Réforme de l’adoption : parlons-en !
Lu dans L’Express : « Nadine Morano, la secrétaire d’État à la Famille, présentera son projet de loi sur l’adoption en Conseil des ministres, le mercredi 1er avril. Objectif n° 1 de ce texte : faciliter les adoptions nationales. Comme le soulignait le rapport remis par Jean-Marie Colombani au président de la République en mars 2008, seuls 800 enfants ont été adoptés dans ce cadre en 2007, alors que 140 000 garçons et filles font l’objet de placements de longue durée. »Si l’adoption est justifiée pour des enfants orphelins ou dont les parents ont fait le choix de l’abandon, elle est beaucoup plus difficile à vivre pour les enfants et les parents auxquels ceci est imposé. Le placement d’enfants touche tous les milieux, mais la capacité de choisir, de dialoguer avec les institutions est très fragilisée pour les parents en situation de grande pauvreté. En effet, nous voyons de manière répétée (voir le livre Réussir la protection de l’enfance avec les familles en précarité par Marie-Cécile Renoux) que ceux-ci ont moins de moyens que d’autres pour faire valoir leur connaissance de leur enfant et ce qu’ils font pour lui. Sans la part de connaissance que les parents ont eux-mêmes de leur relation avec leur enfant, la décision des services de l’Aide sociale à l’enfance s’avère sans réflexion contradictoire, ce qui va à l’encontre des libertés fondamentales garanties à tous dans une démocratie.
Si vos conditions de vie trop précaires viennent à fragiliser votre relation avec votre enfant et qu’il doive être placé, force est de constater que le placement voulu « temporaire » par la loi pour permettre de se ressaisir tend à devenir « de longue durée ».
Trop peu est fait pour accompagner l’enfant placé et ses parents afin qu’ils puissent améliorer leur relation. Ce manque de soutien nuit gravement aux démarches que font des parents défavorisés pour maintenir les relations, écrire, rendre visite (« c’est loin, c’est cher, les frères et sœurs sont placés à différents endroits »).

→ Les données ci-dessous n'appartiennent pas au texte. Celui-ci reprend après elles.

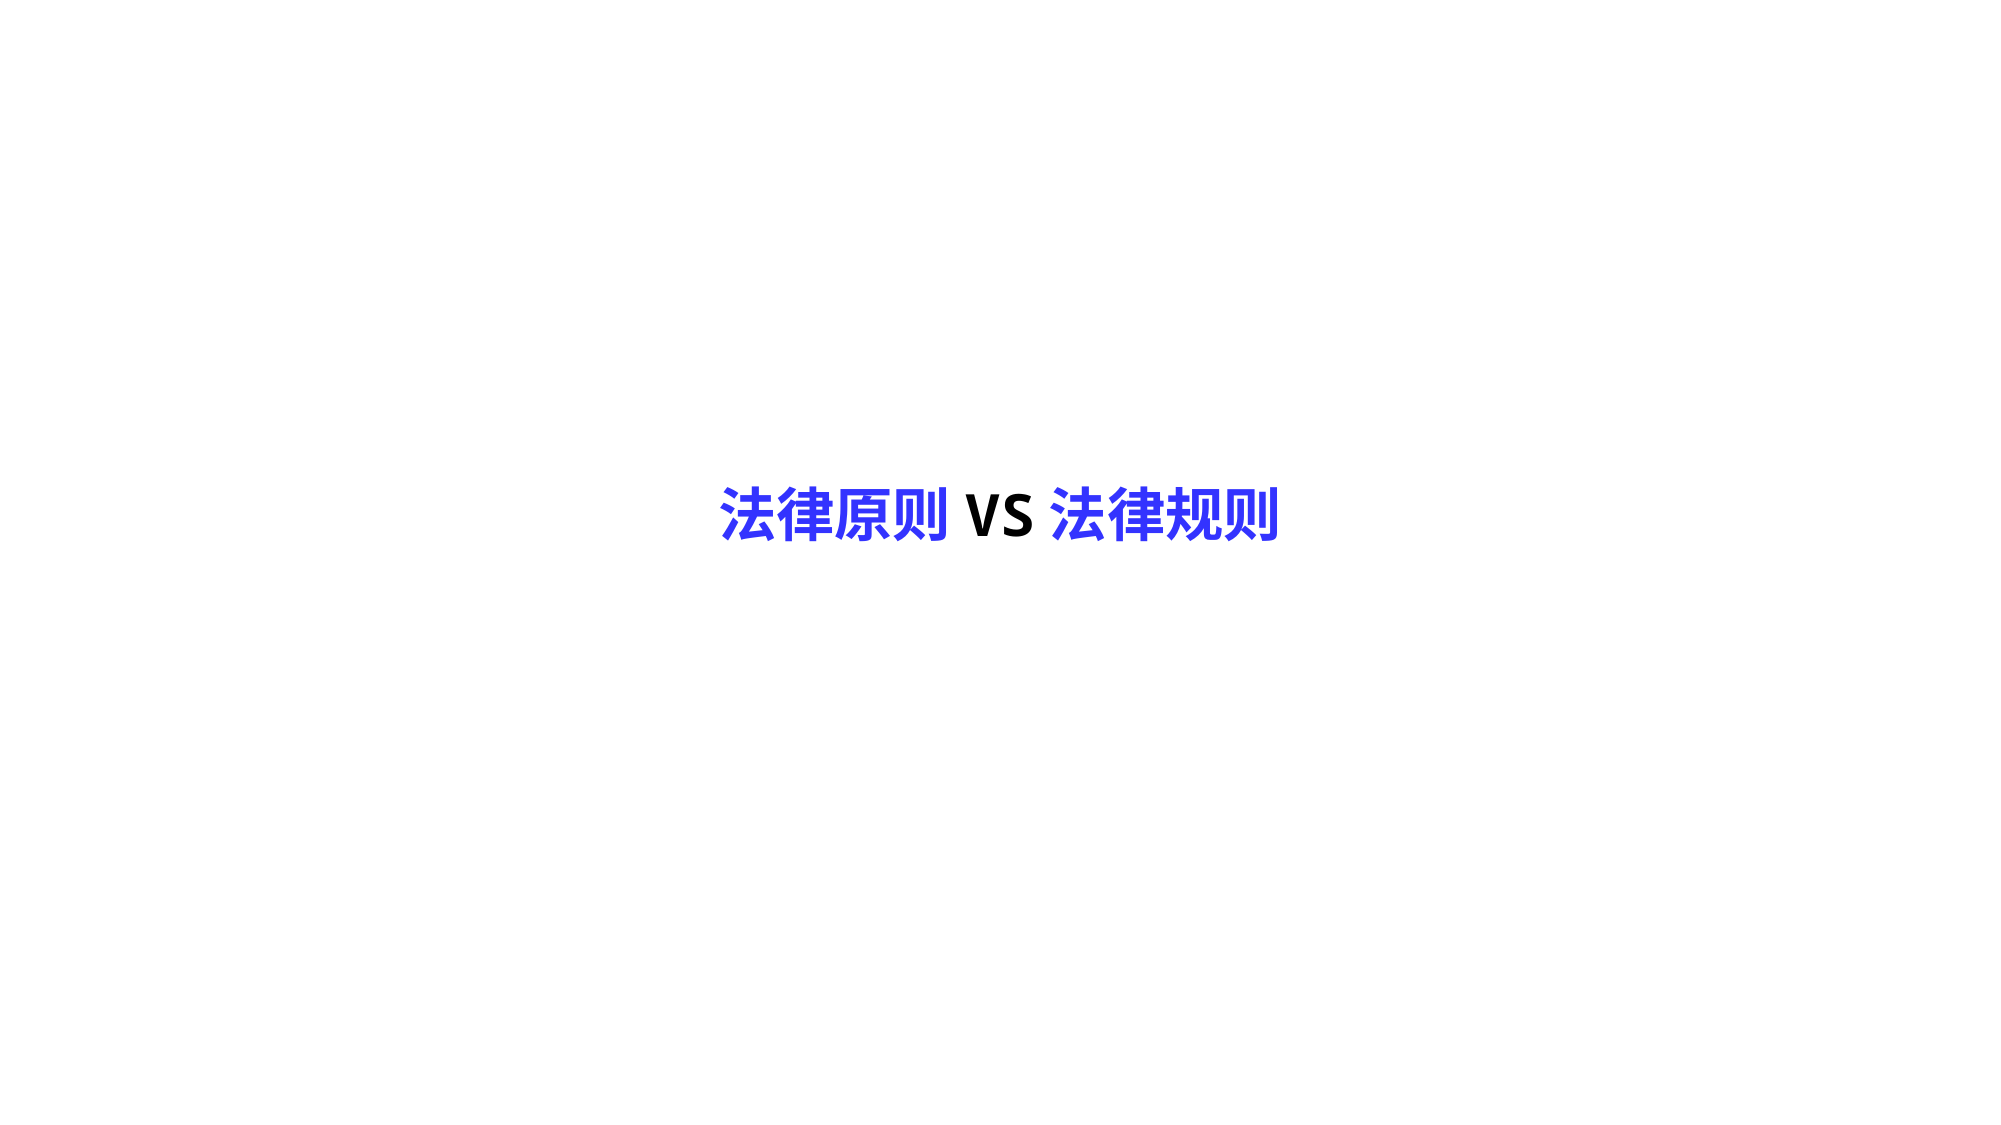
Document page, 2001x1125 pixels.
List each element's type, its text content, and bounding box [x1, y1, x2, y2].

list 法律原则VS法律规则 [14, 446, 1986, 563]
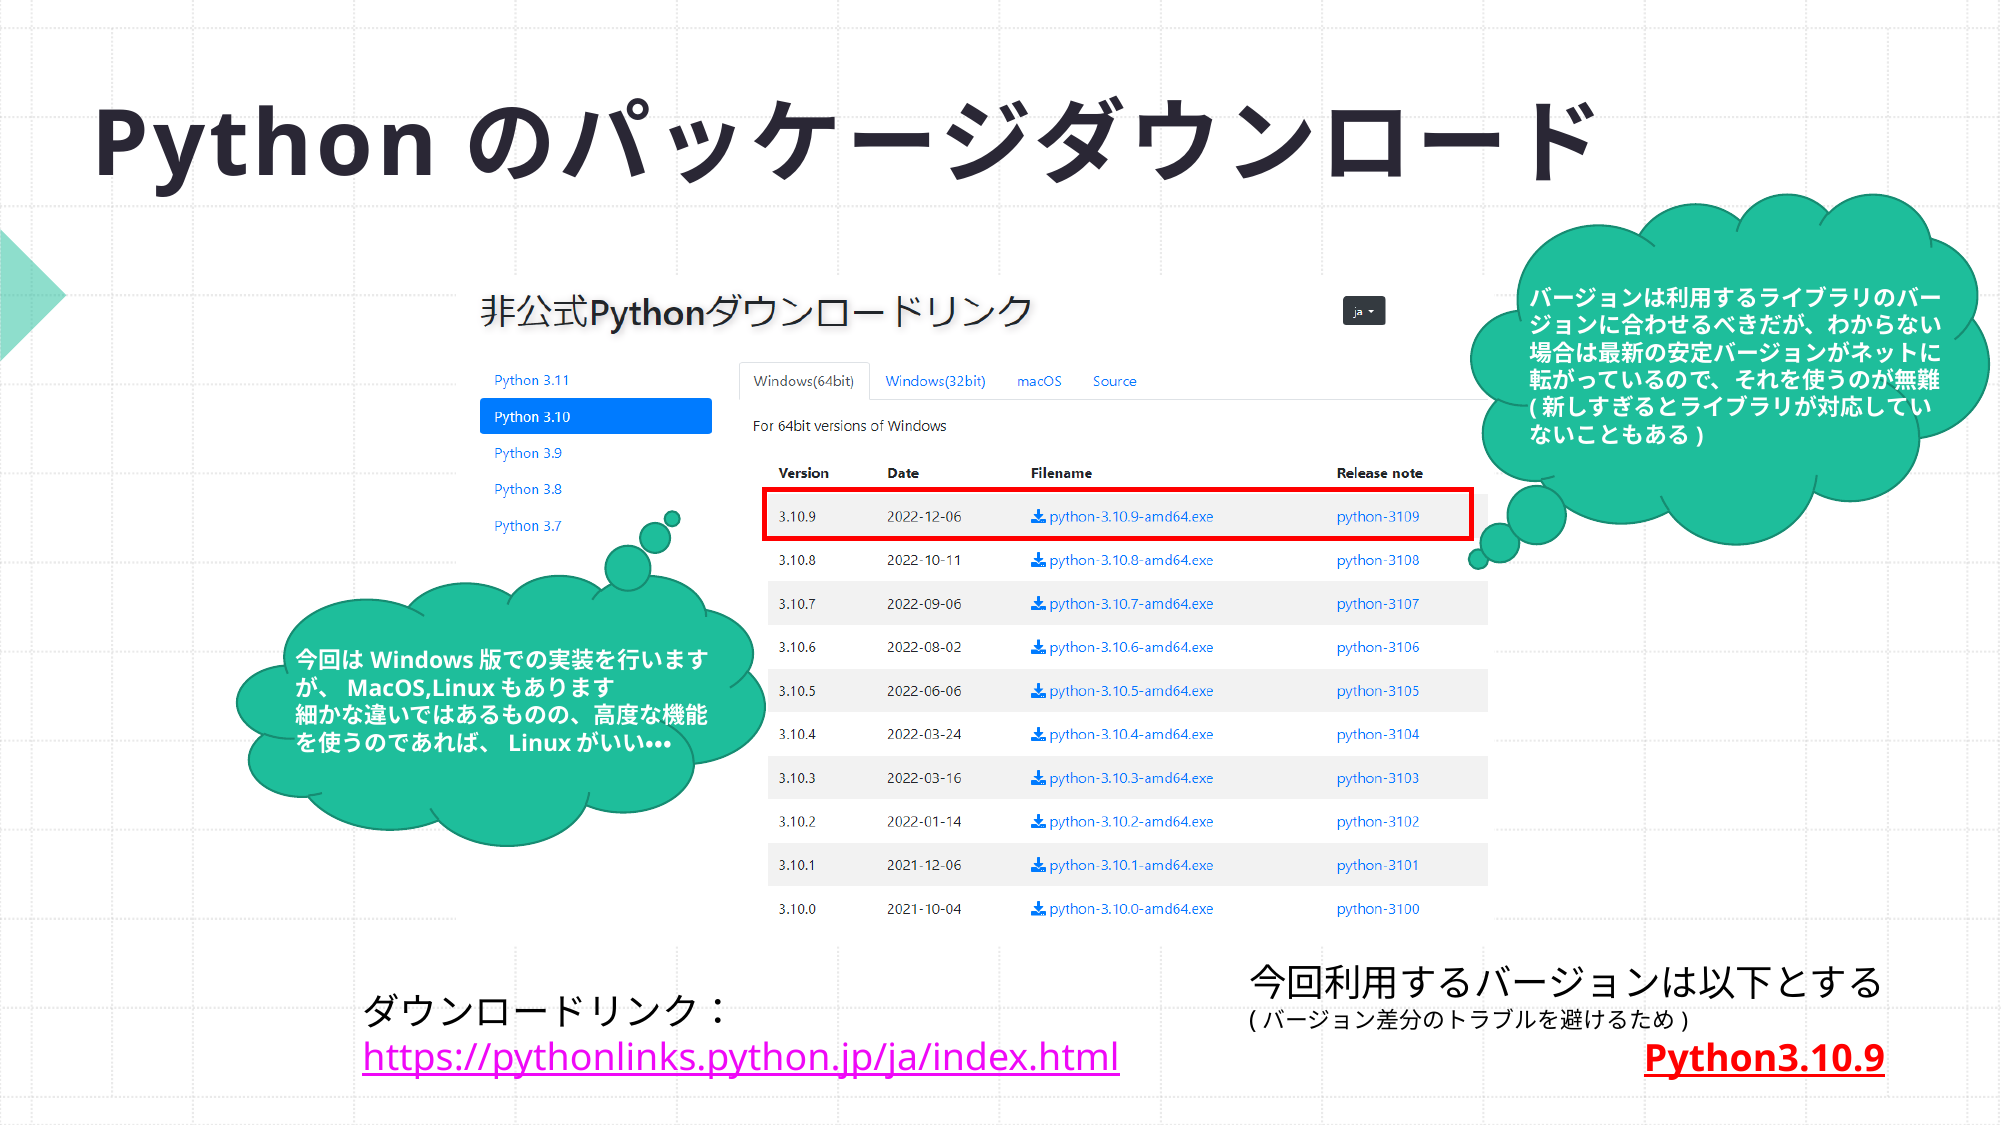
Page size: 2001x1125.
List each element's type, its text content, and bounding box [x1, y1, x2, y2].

title Pythonのパッケージダウンロード [73, 70, 1768, 210]
picture [456, 275, 1494, 945]
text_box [237, 574, 765, 845]
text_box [1471, 193, 1989, 544]
text_box ダウンロードリンク： https://pythonlinks.python.jp/ja/index.html [347, 980, 1136, 1091]
text_box 今回利用するバージョンは以下とする (バージョン差分のトラブルを避けるため) Python3.10.9 [1234, 951, 1900, 1087]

Les relations continuent à se fragiliser et peuvent paraître inexistantes. Tout ceci risque d’être interprété unilatéralement par l’administration comme un « délaissement ». Ce qui risque de conduire à des adoptions non comprises ni par l’enfant, ni par sa famille d’origine. De telles adoptions s’avèrent souvent difficiles par la suite.
Une vigilance nécessaire
Derrière la volonté de soutenir les enfants dans le malheur, se trouve souvent un a priori sous-jacent que l’on pourrait qualifier de « syndrome de l’arche de Zoé » : « On va sauver les enfants, ils seront toujours mieux ailleurs que dans leurs milieux d’origine néfastes. Nous ferons mieux qu’eux, autant ignorer ces milieux, leur famille, et sauver les enfants. » Tout ceci est ancré dans nos cultures vis-à-vis des pauvres. Des pays comme la Suisse ou l’Australie ont récemment reconnu le mal qui a été fait au début du 20e siècle en retirant massivement les enfants des pauvres et des aborigènes. Ces attitudes qui semblent efficaces à court terme pour le bien de l’enfant perpétuent en fait un mépris pour des peuples et pour des milieux, qui en sont durablement humiliés. Elles détruisent la confiance que ces milieux ou ces peuples pourraient avoir dans les institutions. Et cet enfant qu’on croit sauver ressentira le mépris que l’on a pour ses origines, ou une absence si on nie celles-ci. Ce faisant, on perpétue les ruptures qui désocialisent et l’on renforce cette relation de mépris entre nous qui crée la misère.
Nous avons rencontré les ministres Mmes Nadine Morano et Rama Yade pour parler avec elles de cette réforme annoncée. Nous prenons contact avec les députés pour les alerter sur les risques que pourrait représenter cette loi pour les plus démunis. Ce sont là des sujets délicats et, comme le préconisait Jean-Marie Colombani dans son rapport, ils devraient faire l’objet d’une conférence de consensus et d’un débat de société.
Bruno Tardieu, délégué national Atd Quart Monde France.